## TASK INSTRUCTIONS:
Copy every line of the records below that holds the word "extract".

[Records contained in a dataset]
++++++++++++++++++++

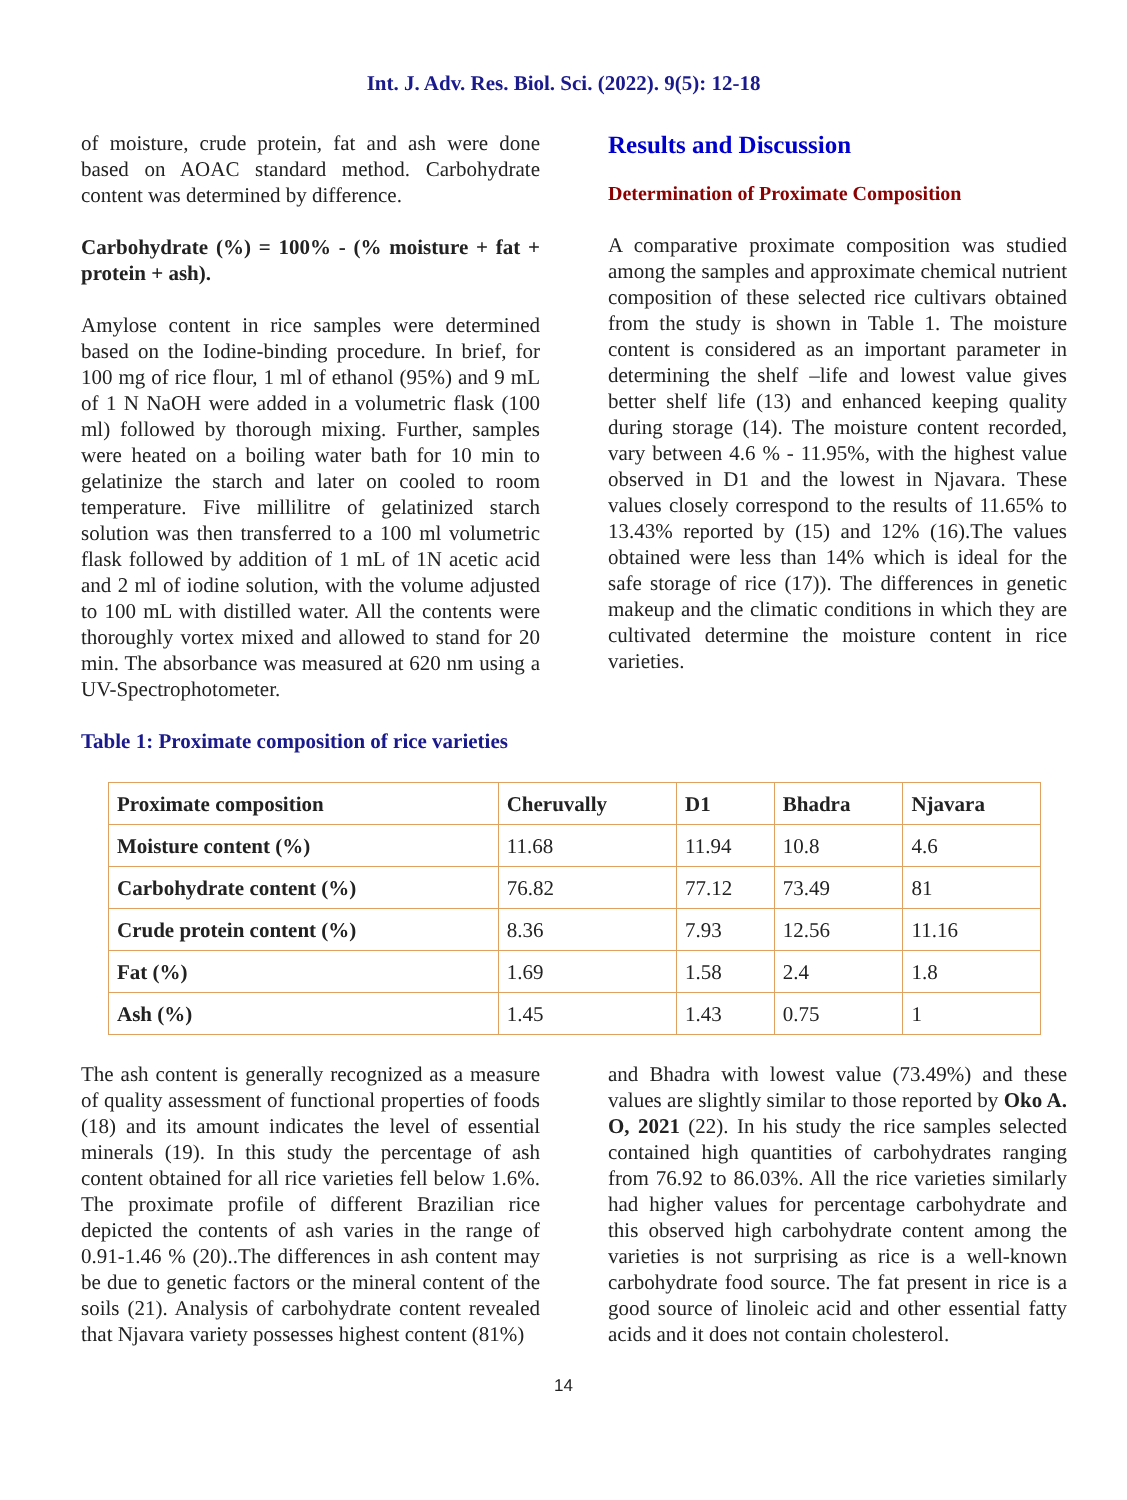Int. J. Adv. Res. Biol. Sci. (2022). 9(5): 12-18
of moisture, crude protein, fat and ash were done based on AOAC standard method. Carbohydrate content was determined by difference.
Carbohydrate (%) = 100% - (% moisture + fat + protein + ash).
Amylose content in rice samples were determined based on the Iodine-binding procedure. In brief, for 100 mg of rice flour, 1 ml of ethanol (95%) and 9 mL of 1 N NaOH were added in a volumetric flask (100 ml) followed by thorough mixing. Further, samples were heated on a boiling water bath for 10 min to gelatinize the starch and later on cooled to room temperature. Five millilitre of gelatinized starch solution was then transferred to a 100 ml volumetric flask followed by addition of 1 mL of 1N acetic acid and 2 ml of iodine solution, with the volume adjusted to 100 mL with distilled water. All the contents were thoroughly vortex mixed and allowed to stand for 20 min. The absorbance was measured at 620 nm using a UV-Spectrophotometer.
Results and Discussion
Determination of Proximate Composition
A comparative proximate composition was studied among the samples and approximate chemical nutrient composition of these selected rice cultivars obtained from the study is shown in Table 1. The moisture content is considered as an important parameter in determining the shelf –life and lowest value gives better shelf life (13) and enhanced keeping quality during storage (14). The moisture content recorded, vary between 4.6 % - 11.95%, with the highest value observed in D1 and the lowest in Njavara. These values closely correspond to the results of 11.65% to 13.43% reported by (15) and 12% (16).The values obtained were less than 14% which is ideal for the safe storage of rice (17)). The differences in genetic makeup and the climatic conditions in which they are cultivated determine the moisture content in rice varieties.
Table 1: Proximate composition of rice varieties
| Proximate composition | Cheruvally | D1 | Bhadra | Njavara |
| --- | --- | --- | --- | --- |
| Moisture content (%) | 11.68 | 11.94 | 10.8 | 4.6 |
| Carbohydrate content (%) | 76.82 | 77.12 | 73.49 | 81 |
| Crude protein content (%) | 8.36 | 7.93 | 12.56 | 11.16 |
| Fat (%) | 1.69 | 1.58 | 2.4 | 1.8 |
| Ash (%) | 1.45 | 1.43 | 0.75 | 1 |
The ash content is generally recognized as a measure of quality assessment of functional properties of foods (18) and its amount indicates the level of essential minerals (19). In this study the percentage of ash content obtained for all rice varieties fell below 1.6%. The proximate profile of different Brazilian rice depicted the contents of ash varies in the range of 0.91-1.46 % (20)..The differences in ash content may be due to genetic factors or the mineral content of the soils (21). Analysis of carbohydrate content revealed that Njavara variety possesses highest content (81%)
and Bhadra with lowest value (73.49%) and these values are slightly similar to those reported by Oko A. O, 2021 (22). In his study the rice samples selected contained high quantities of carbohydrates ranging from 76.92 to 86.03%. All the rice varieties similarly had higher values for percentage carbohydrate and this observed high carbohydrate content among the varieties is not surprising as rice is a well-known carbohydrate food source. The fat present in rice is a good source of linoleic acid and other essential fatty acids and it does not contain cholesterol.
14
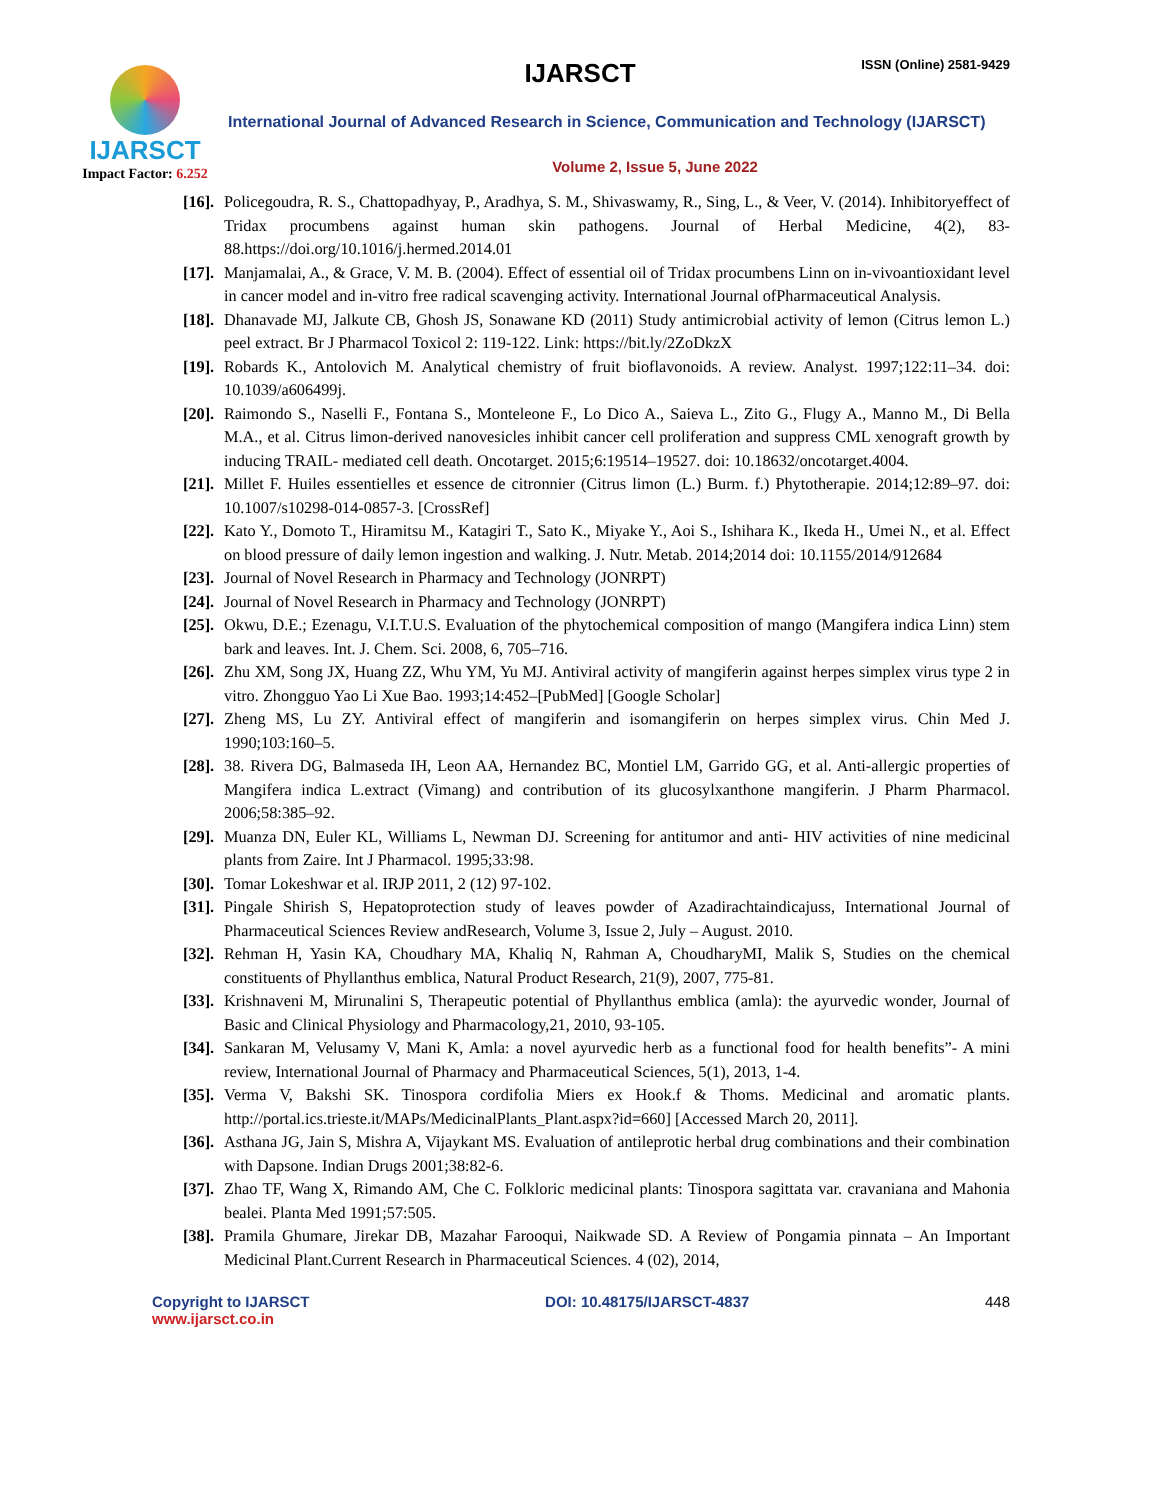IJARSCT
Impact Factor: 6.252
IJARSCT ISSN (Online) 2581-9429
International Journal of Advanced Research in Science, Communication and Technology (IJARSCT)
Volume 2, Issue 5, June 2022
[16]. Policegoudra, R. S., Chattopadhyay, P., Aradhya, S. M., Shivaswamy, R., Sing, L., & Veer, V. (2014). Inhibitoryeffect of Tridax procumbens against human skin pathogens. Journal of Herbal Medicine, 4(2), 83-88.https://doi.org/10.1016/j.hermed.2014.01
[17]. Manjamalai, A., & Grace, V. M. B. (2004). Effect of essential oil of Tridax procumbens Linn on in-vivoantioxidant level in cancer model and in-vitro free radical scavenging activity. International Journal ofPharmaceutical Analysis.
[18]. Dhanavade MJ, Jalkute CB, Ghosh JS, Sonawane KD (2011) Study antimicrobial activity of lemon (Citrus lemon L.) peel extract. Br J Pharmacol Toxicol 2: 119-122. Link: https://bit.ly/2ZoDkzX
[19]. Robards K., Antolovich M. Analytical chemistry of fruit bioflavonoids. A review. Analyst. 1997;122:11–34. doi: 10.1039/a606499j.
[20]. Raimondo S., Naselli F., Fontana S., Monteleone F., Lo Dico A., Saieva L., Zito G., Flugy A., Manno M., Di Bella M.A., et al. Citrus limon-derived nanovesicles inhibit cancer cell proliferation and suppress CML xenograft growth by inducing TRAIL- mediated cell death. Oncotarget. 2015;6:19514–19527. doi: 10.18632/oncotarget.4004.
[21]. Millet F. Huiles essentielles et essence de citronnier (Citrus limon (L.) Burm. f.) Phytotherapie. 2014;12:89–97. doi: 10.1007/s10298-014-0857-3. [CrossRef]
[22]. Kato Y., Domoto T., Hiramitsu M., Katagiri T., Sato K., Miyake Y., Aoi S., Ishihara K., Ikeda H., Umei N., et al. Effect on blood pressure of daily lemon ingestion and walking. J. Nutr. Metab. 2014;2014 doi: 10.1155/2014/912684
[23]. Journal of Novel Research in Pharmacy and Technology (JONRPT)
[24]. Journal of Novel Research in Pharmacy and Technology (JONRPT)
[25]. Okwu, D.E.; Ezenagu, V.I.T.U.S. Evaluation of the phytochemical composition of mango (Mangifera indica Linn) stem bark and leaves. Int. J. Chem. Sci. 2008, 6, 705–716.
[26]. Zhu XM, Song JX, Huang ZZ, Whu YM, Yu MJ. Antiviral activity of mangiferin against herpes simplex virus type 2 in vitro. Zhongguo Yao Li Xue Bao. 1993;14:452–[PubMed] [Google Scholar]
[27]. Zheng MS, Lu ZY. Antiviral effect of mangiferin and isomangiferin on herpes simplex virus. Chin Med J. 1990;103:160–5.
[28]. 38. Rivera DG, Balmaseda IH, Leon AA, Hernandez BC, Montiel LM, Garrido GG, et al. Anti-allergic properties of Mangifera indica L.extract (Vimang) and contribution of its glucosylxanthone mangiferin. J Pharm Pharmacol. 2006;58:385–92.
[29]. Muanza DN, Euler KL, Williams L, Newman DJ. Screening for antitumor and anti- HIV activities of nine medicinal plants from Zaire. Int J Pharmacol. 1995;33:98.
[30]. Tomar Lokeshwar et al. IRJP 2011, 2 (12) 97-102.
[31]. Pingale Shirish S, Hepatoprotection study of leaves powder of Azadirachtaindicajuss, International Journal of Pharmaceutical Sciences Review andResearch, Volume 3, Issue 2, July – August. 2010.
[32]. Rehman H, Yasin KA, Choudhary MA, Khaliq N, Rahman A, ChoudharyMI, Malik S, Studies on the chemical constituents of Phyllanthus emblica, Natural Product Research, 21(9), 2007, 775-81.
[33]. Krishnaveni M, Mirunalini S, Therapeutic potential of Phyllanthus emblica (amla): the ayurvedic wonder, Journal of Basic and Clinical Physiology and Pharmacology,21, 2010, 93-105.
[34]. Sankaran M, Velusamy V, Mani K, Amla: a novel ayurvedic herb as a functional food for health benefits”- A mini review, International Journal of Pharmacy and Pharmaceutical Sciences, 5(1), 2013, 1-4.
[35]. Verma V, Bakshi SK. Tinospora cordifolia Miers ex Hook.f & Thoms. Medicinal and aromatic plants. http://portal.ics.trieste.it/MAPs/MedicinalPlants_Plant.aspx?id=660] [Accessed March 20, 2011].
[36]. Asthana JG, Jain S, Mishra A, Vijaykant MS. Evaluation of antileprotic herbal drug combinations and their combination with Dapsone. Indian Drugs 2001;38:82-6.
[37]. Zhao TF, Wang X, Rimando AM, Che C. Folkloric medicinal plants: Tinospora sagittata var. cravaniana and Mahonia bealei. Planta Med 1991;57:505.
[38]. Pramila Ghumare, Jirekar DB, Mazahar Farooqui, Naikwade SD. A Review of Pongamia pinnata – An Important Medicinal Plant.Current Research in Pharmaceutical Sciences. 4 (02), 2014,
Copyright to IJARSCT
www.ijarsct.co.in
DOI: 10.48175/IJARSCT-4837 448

++++++++++++++++++++

## EXERCISE RESULT:
[18]. Dhanavade MJ, Jalkute CB, Ghosh JS, Sonawane KD (2011) Study antimicrobial activity of lemon (Citrus lemon L.) peel extract. Br J Pharmacol Toxicol 2: 119-122. Link: https://bit.ly/2ZoDkzX
[28]. 38. Rivera DG, Balmaseda IH, Leon AA, Hernandez BC, Montiel LM, Garrido GG, et al. Anti-allergic properties of Mangifera indica L.extract (Vimang) and contribution of its glucosylxanthone mangiferin. J Pharm Pharmacol. 2006;58:385–92.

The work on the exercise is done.